SBJ’s pending move is not the only one Chesterfield Village has experienced in the past year.

Digital commerce firm Classy Llama Studios LLC in July 2018 relocated to the development and OakStar Bank in January moved within Chesterfield Village to an expanded operations center in the former Summit Preparatory School building, 2155 W. Chesterfield Blvd.

In addition, Scott Opfer, founder and president of Opfer Communications Inc., last year purchased half of Lipscomb’s 3-acre family farm in the development at 3745 Cox Ave. Opfer intends to build a new office and a separate video production studio on the site.

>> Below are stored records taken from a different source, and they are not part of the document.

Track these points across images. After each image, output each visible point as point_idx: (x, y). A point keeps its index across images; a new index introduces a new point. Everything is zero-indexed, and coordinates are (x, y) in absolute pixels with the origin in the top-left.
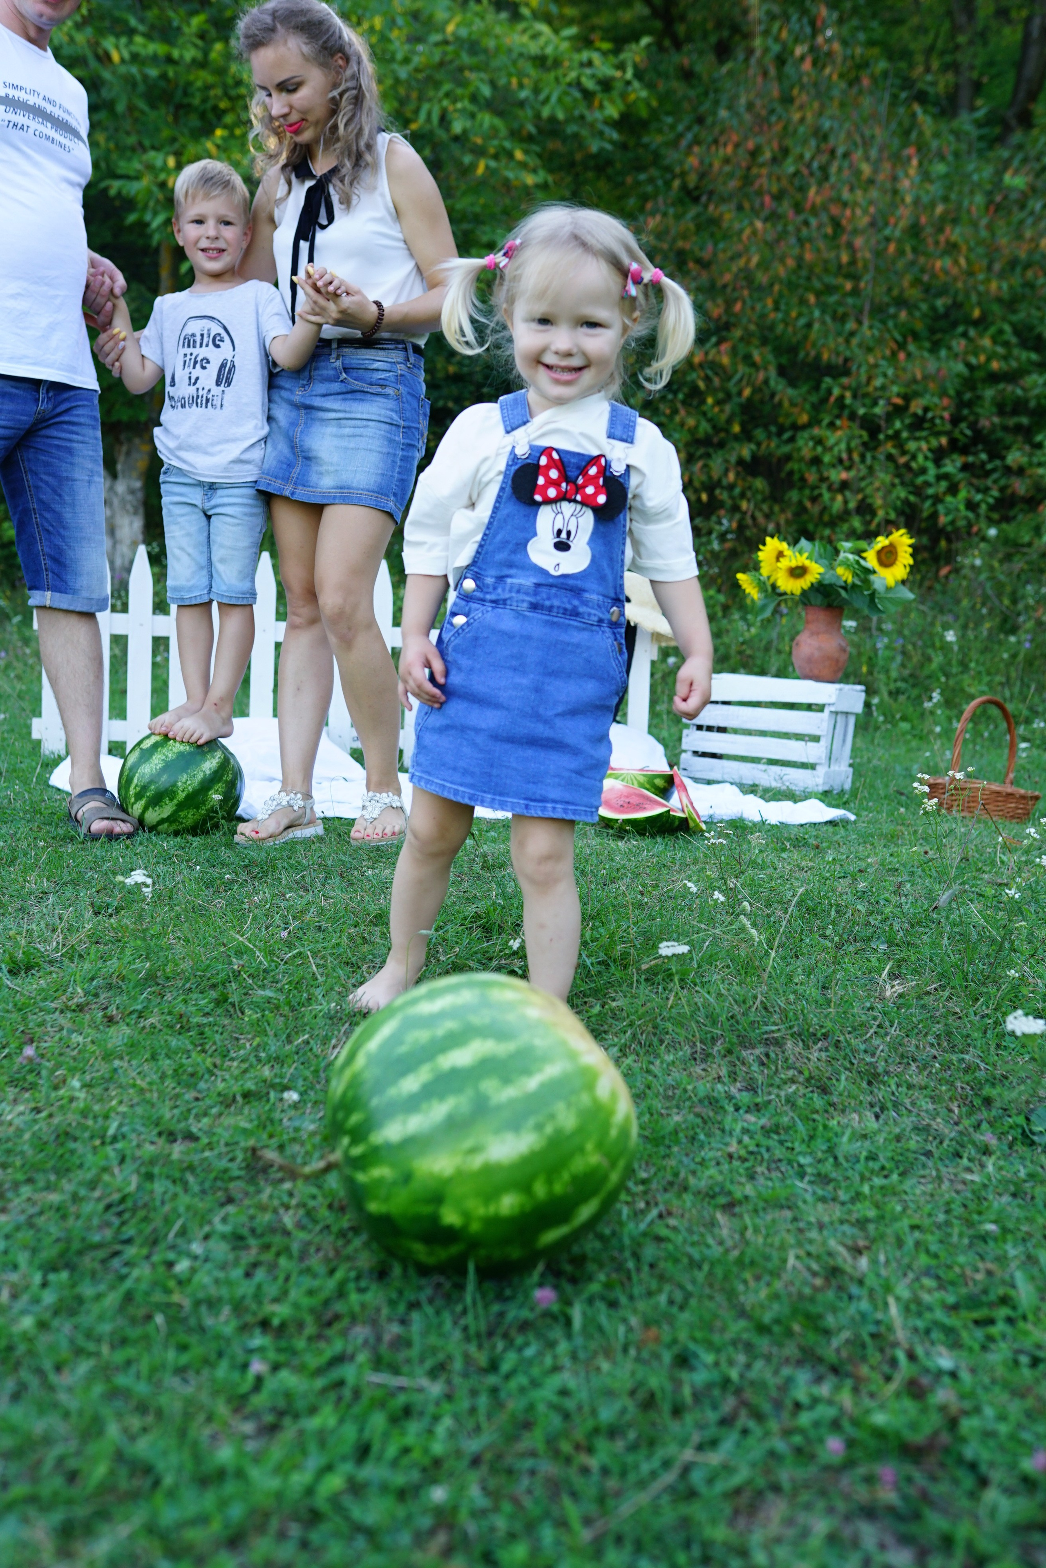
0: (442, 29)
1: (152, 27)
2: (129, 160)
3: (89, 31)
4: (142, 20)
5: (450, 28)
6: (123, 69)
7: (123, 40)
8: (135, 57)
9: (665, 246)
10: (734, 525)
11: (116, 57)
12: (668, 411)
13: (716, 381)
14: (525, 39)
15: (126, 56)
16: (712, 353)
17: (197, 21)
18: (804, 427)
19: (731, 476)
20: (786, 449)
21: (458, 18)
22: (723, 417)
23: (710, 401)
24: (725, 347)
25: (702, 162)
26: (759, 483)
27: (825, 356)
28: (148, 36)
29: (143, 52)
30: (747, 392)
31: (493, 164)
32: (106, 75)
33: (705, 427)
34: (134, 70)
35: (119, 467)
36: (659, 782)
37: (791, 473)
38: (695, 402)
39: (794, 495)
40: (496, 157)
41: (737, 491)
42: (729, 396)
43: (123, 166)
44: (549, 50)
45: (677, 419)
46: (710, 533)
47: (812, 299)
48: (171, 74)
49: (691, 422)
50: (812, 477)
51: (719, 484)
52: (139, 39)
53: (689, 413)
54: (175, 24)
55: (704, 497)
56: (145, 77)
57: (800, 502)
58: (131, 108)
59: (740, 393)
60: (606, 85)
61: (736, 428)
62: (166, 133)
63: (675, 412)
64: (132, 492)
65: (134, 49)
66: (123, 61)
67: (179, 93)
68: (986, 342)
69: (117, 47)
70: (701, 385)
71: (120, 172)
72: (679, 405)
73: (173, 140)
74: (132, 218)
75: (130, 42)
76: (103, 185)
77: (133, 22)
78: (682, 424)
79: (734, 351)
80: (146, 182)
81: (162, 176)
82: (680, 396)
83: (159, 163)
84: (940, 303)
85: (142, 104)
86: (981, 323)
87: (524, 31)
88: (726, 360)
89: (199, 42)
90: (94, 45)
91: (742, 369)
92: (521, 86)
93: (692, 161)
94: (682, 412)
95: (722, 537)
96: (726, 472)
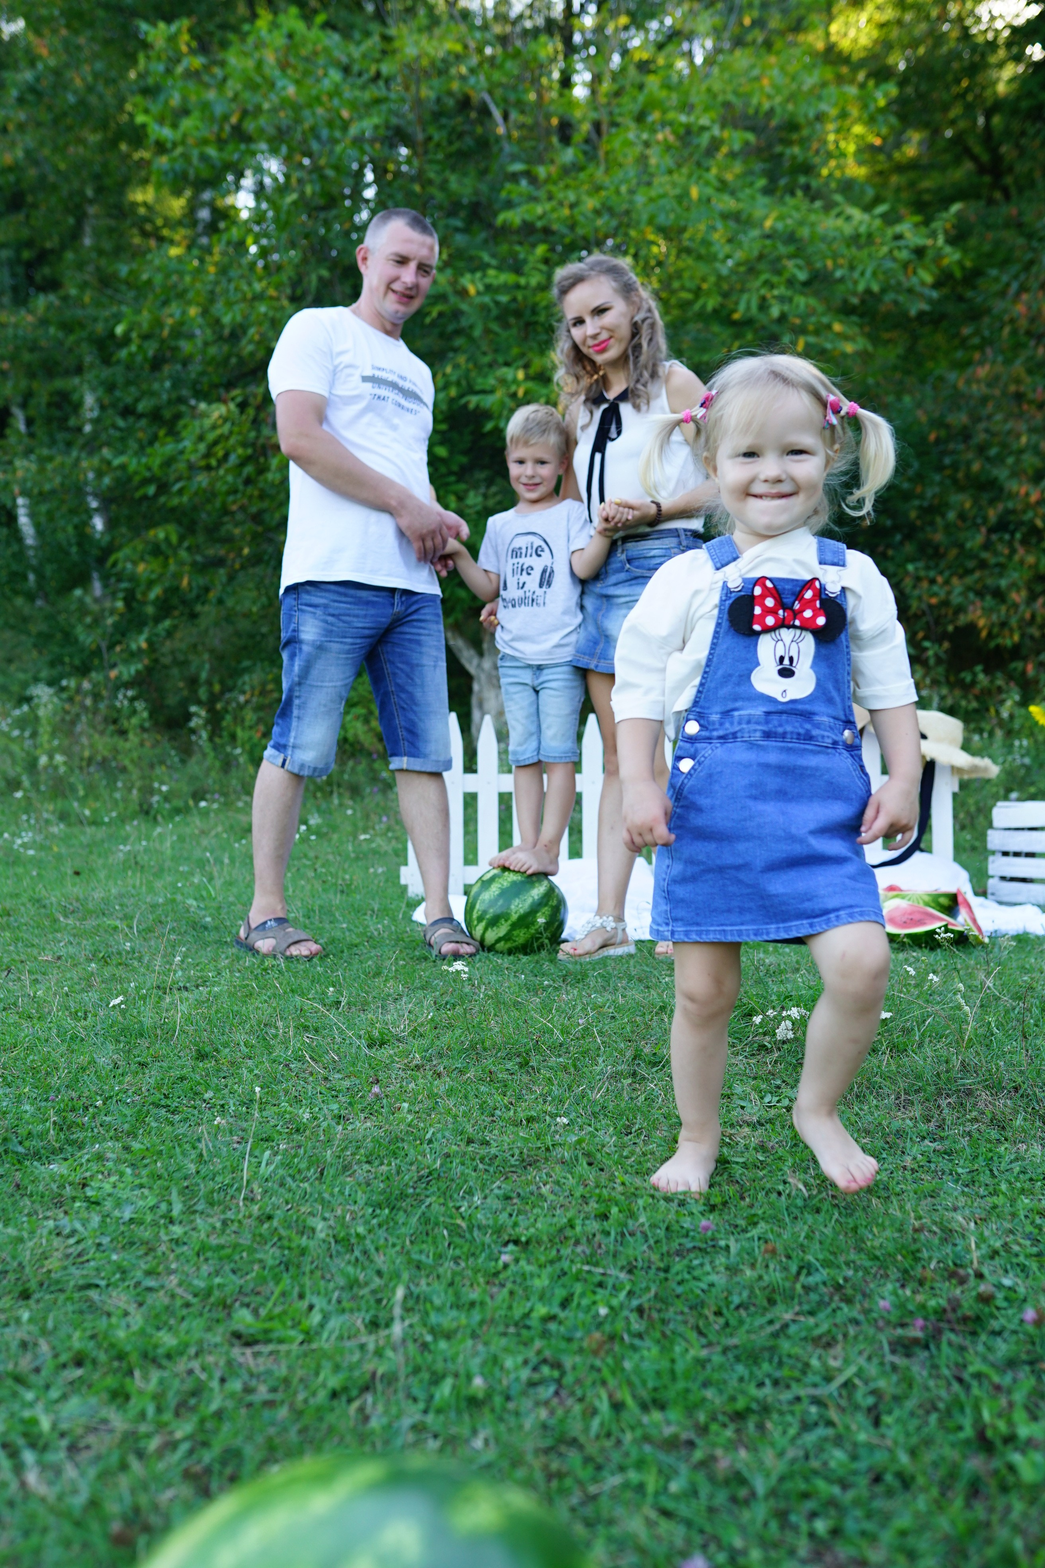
0: (761, 225)
1: (503, 260)
2: (485, 376)
3: (449, 272)
4: (493, 256)
5: (768, 224)
6: (478, 300)
7: (478, 275)
8: (488, 288)
9: (997, 392)
11: (472, 290)
12: (1006, 551)
14: (840, 222)
15: (481, 288)
17: (541, 250)
21: (774, 215)
25: (1029, 308)
28: (499, 268)
29: (495, 282)
31: (812, 339)
32: (464, 307)
34: (487, 299)
35: (485, 645)
36: (944, 901)
38: (1034, 540)
40: (817, 333)
43: (480, 383)
44: (863, 229)
45: (1016, 558)
48: (520, 297)
49: (1031, 559)
52: (491, 272)
53: (1028, 552)
54: (522, 256)
56: (497, 303)
58: (487, 331)
60: (920, 252)
62: (515, 351)
63: (1013, 551)
65: (488, 281)
66: (479, 293)
67: (528, 312)
69: (473, 282)
71: (478, 388)
72: (1017, 545)
73: (523, 355)
74: (489, 426)
75: (484, 275)
76: (463, 401)
77: (486, 258)
78: (1022, 562)
80: (499, 394)
81: (513, 388)
82: (1018, 536)
83: (510, 377)
85: (495, 327)
87: (838, 215)
89: (544, 268)
90: (454, 283)
92: (837, 266)
93: (1020, 308)
94: (1021, 551)
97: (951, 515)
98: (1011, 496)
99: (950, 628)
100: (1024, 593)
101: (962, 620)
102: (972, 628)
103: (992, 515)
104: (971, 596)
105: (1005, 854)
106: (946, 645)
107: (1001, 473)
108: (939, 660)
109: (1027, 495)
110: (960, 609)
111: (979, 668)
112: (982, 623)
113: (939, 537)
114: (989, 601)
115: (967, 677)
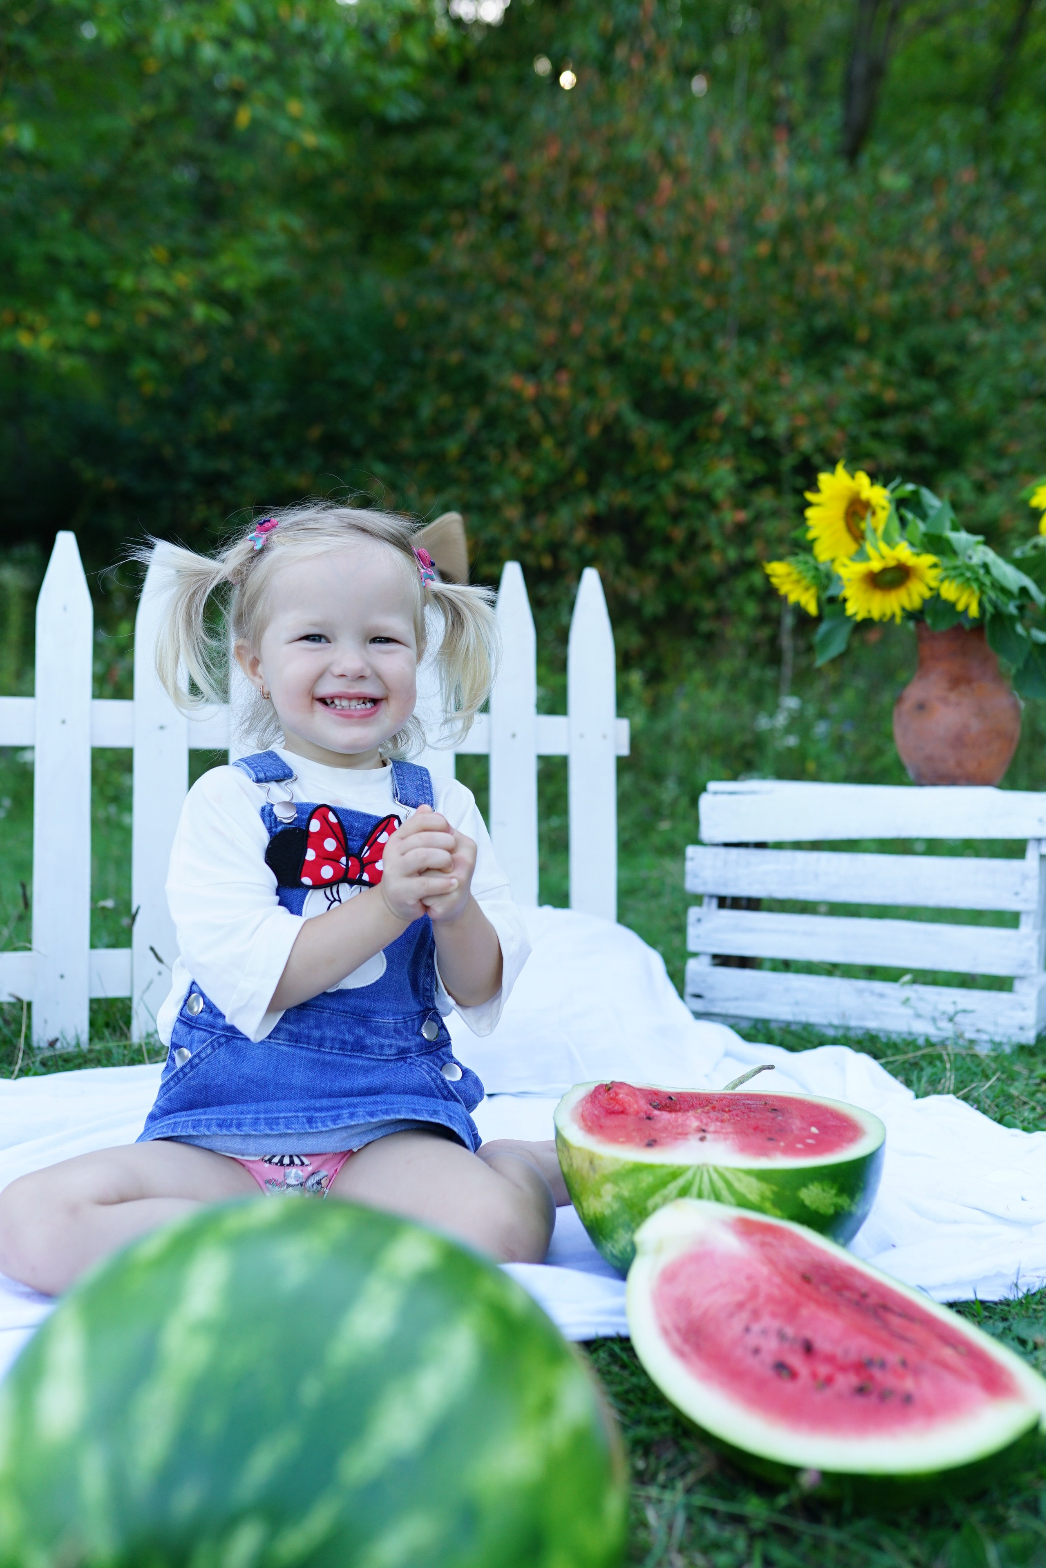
12: (496, 457)
13: (555, 418)
16: (548, 388)
18: (667, 473)
19: (580, 536)
20: (645, 499)
22: (564, 464)
23: (548, 444)
24: (564, 377)
27: (690, 385)
30: (595, 430)
31: (259, 111)
33: (543, 475)
37: (652, 530)
38: (529, 446)
39: (658, 556)
40: (265, 108)
42: (571, 436)
45: (509, 465)
46: (557, 603)
47: (667, 316)
49: (526, 468)
50: (679, 533)
51: (564, 544)
53: (522, 458)
55: (547, 561)
57: (666, 564)
59: (584, 429)
61: (581, 478)
63: (504, 456)
68: (877, 368)
70: (536, 423)
72: (509, 449)
78: (515, 472)
79: (574, 383)
82: (512, 437)
84: (821, 321)
86: (868, 346)
88: (564, 391)
91: (584, 405)
94: (514, 457)
96: (572, 530)
97: (426, 411)
100: (520, 509)
103: (473, 418)
105: (723, 902)
107: (487, 364)
109: (522, 388)
113: (407, 445)
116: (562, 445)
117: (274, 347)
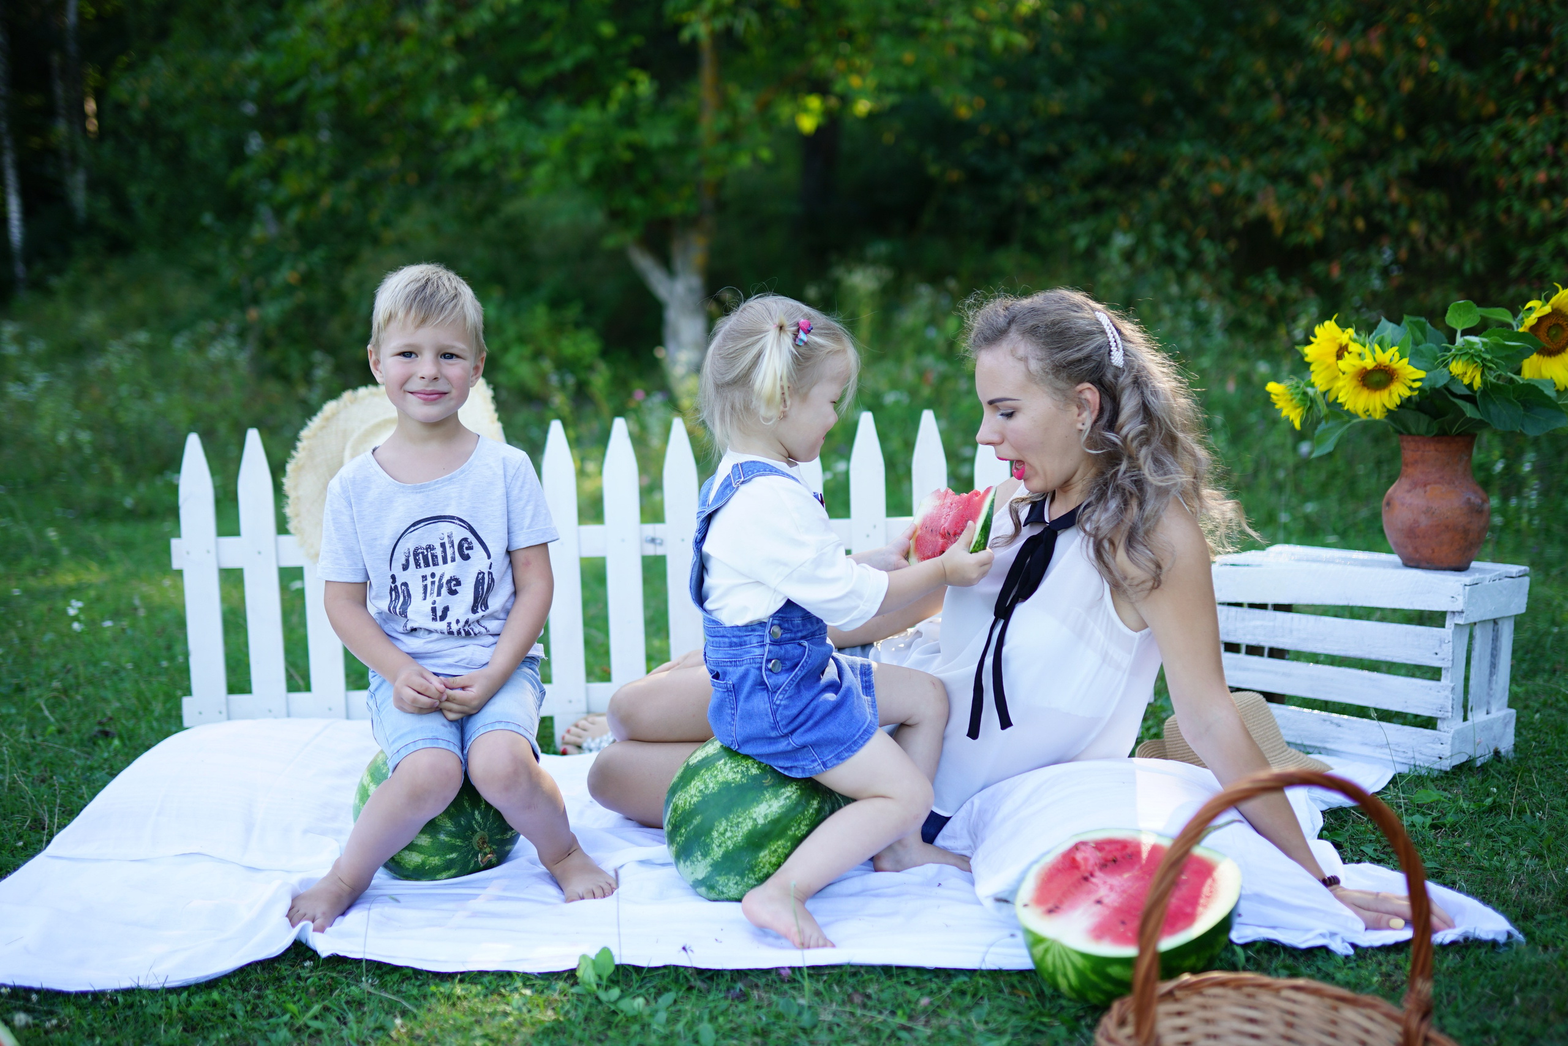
10: (1403, 254)
12: (1306, 123)
13: (1367, 77)
16: (1360, 46)
18: (1490, 120)
19: (1395, 194)
20: (1467, 150)
22: (1378, 123)
23: (1360, 103)
24: (1376, 34)
26: (1433, 198)
27: (1513, 23)
30: (1408, 85)
33: (1356, 137)
35: (678, 263)
37: (1478, 181)
39: (1482, 209)
41: (1403, 211)
42: (1385, 93)
45: (1318, 130)
46: (1368, 266)
49: (1336, 131)
51: (1379, 206)
53: (1333, 122)
55: (1360, 224)
57: (1491, 217)
59: (1398, 87)
61: (1399, 132)
63: (1314, 120)
64: (690, 290)
70: (1348, 84)
72: (1319, 114)
78: (1324, 137)
79: (1387, 36)
88: (1376, 48)
91: (1401, 56)
94: (1324, 122)
95: (1385, 272)
96: (1386, 189)
97: (1240, 82)
98: (1312, 52)
99: (1238, 223)
100: (1328, 176)
101: (1253, 212)
102: (1263, 223)
103: (1291, 79)
104: (1263, 182)
106: (1232, 245)
107: (1300, 25)
108: (1221, 264)
109: (1333, 49)
110: (1249, 198)
111: (1272, 275)
112: (1275, 213)
113: (1228, 110)
114: (1285, 187)
115: (1256, 284)
116: (1373, 105)
117: (1101, 23)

With the activity, Lipscomb said Chesterfield Village is at 98% occupancy. He said about 30,000 square feet of additional commercial space is available for future construction.

Timing element
On Park Central West, next-door property improvements have been taking place in recent months that Jackson said make for good timing to sell the property. Falstaff’s Local has been updating its facade, while Harbell’s Grill and Sports Bar gained new ownership four months ago. New owner David Bauer said upon taking over Harbell’s he planned to invest around $30,000 in improvements to the eatery, according to SBJ archives.

“I think this is a great time to list this property, given the improvements that have taken place and taken shape on either side of us and near us at College Station,” Jackson said.

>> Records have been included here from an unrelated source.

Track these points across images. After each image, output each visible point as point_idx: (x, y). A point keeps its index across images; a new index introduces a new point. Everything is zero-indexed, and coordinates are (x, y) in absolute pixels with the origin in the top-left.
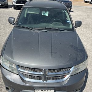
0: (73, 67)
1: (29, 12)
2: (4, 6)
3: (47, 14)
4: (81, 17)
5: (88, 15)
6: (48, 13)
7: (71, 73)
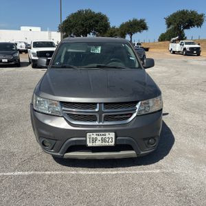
0: (139, 103)
1: (69, 50)
2: (13, 63)
3: (98, 50)
4: (164, 74)
5: (177, 71)
6: (100, 48)
7: (137, 110)
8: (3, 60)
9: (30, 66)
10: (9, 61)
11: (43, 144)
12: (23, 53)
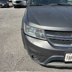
8: (3, 5)
9: (13, 7)
10: (5, 5)
11: (32, 57)
12: (10, 2)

“So it seems like all those factors came together at the right time. I found something we wanted to go to and I felt like we had a very sellable property at an opportune time.”

The buildings on Park Central West are part of an opportunity zone in Springfield, which Downtown Springfield Association Executive Director Rusty Worley said could be potentially appealing to investors.

“It’s a benefit that is still early on, but we’re seeing a lot of interest in it,” Worley said, adding he’s not aware of anyone using it downtown yet.

Opportunity zones originated as a national tax program via the Tax Cuts and Jobs Act of December 2017 and offered through the U.S. Department of the Treasury and Internal Revenue Service. The intent is to incentivize development and job creation in distressed communities. According to past SBJ reporting, center city, north Springfield and an area surrounding Bass Pro Shops are three local opportunity zones designated by the Treasury.

“We’re glad downtown was part of that designation,” Worley said, suggesting the IDEA Commons expansion plan is an ideal candidate.

The IRS issued guidance April 17 providing additional details about investment in opportunity zones. Proposed regulations allow deferral of all or part of a gain that is invested into a qualified opportunity fund that otherwise would be included in income. According to a news release, the gain is deferred until Dec. 31, 2026, or when the investment is sold or exchanged, whichever is earlier.

Qualified opportunity zone business property is tangible property used in a trade or business of the qualified opportunity fund if the property was purchased after Dec. 31, 2017, according to the IRS.